Saat ini, bata itu telah digunakan untuk memperbaiki lubang di jalan di Ashaiman, kosmopolitan dan kota yang berpenduduk sangat padat tempat Nelson Boateng tumbuh.
"Untuk saat ini kami cuma berusaha membantu masyarakat. Barangkali, tempat dengan lubang yang mengganggu mobil ketika mereka mengemudi. Jadi, kami sekarang melakukannya secara gratis," kata Nelson, sebagaimana dikutip Xinhua --yang dipantau Antara di Jakarta, Selasa pagi.
Menurut dia, orang memang datang untuk memesan tapi karena perusahaan itu tidak memproduksi dalam jumlah banyak, perusahaan tersebut tak bisa memberi janji.
"Kami cuma menerima order dari rumah tangga kecil sebab sehari kami hanya membuat 200 bata, jumlah yang sangat sedikit. Kami tak bisa bersaing dengan produsen batako di luaran," katanya.
Karena menghadapi tantangan operasi, perusahaan Nelson hanya bisa mendaur-ulang 2.000 kilo limbah plastik setiap hari.
Tapi dengan dukungan negara dan diperolehnya peralatan modern, perusahaan tersebut berencana meningkatkan produksinya.

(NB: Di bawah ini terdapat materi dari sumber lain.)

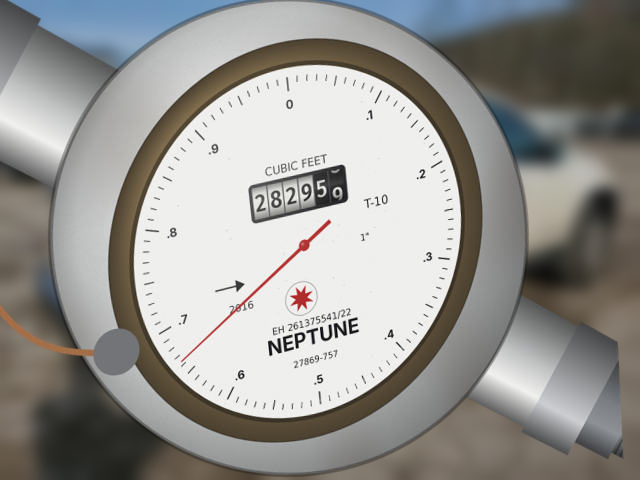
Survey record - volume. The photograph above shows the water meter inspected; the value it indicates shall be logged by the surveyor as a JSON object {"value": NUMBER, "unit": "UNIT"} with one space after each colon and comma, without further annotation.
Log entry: {"value": 282958.66, "unit": "ft³"}
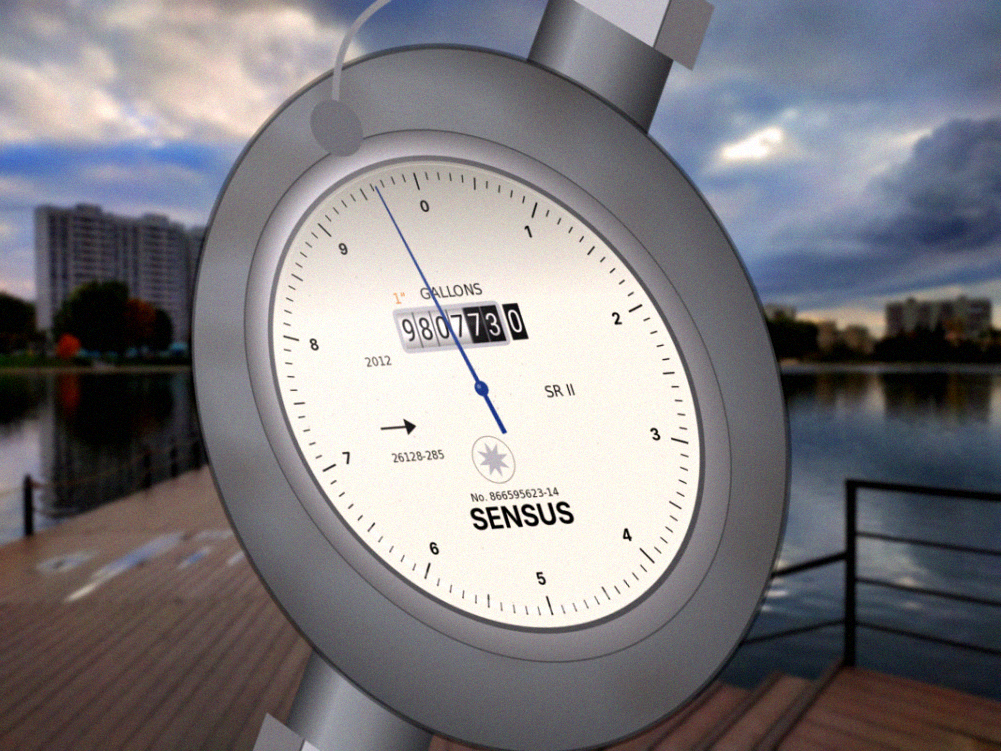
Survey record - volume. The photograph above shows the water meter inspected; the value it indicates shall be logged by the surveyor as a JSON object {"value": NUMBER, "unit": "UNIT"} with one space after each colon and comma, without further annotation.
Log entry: {"value": 9807729.6, "unit": "gal"}
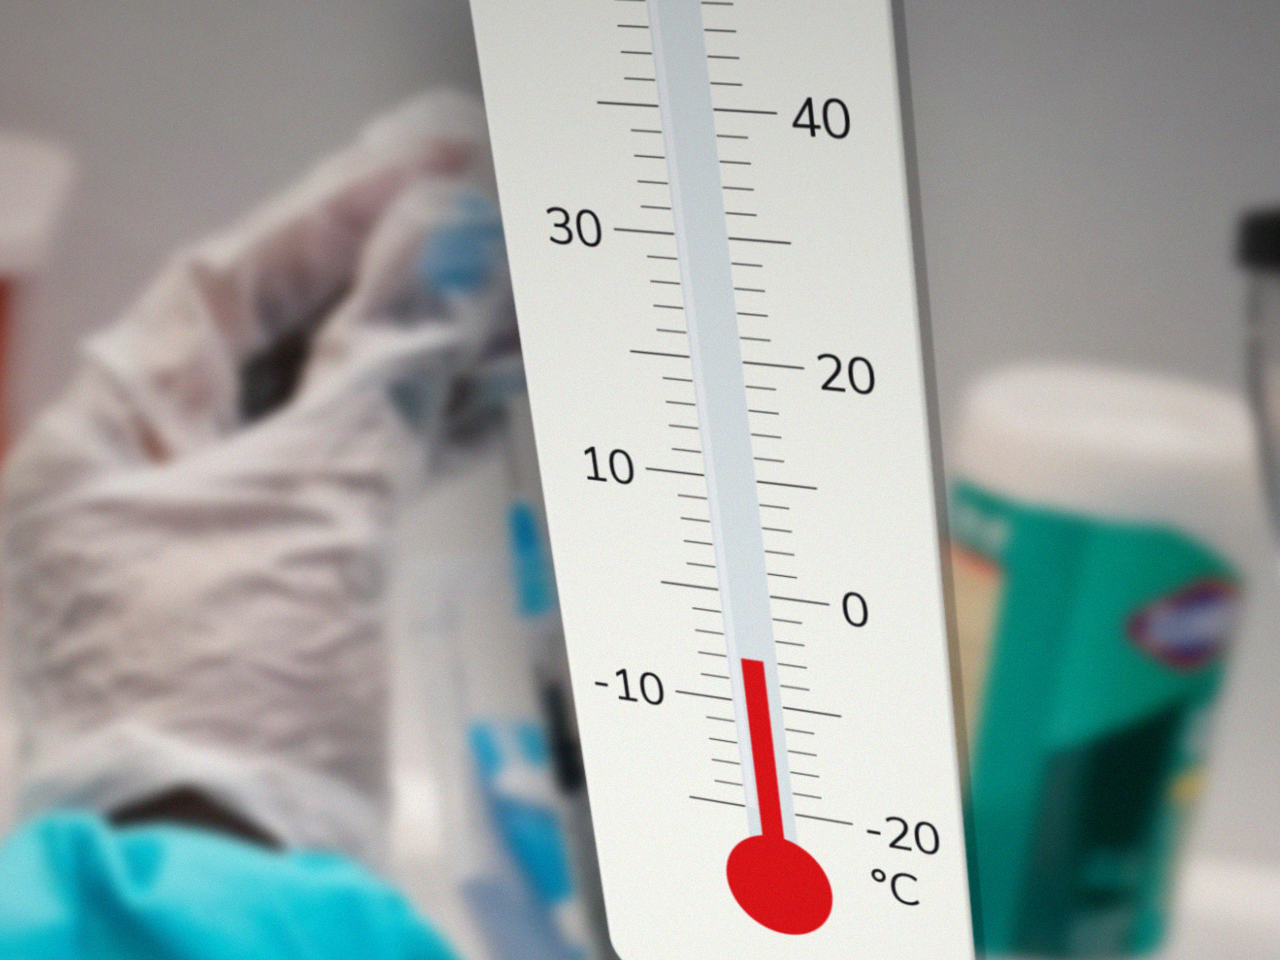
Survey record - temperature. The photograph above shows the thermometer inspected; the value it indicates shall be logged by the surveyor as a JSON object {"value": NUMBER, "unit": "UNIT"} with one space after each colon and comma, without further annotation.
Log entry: {"value": -6, "unit": "°C"}
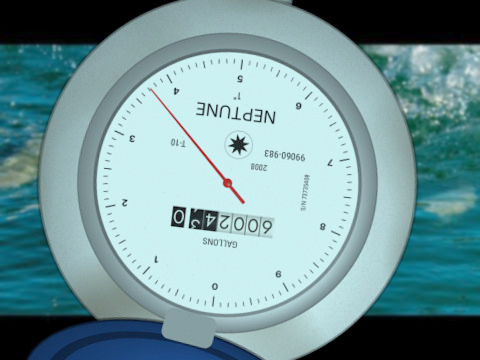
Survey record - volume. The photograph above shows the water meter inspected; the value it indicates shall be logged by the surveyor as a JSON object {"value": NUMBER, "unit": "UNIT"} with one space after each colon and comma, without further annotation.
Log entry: {"value": 6002433.7, "unit": "gal"}
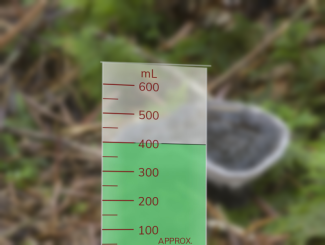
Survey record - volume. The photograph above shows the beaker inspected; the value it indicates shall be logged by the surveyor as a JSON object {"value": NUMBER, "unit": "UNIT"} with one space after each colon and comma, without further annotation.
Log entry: {"value": 400, "unit": "mL"}
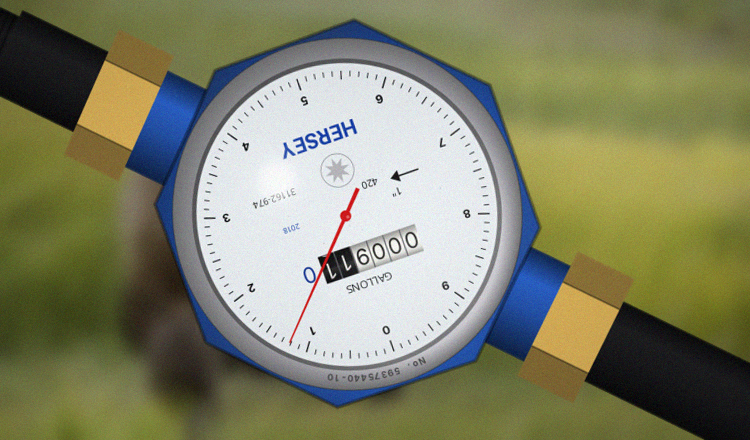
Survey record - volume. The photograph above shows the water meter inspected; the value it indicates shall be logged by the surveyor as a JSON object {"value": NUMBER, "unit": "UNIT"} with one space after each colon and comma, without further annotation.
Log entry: {"value": 9111.2, "unit": "gal"}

"Kami percaya dengan inovasi ini, perusahaan akan bisa mengolah lebih dari dua persen limbah yang dihasilkan negeri ini sebab saat ini, kami akan memanfaatkan semua plastik, sekalipun limbah yang ada di selokan, kami akan mengumpulkannya dan itu akan dimanfaatkan untuk pembuatan bata ini yang dapat bertahan seumur hidup. Ini lebih murah dan berumur panjang," katanya.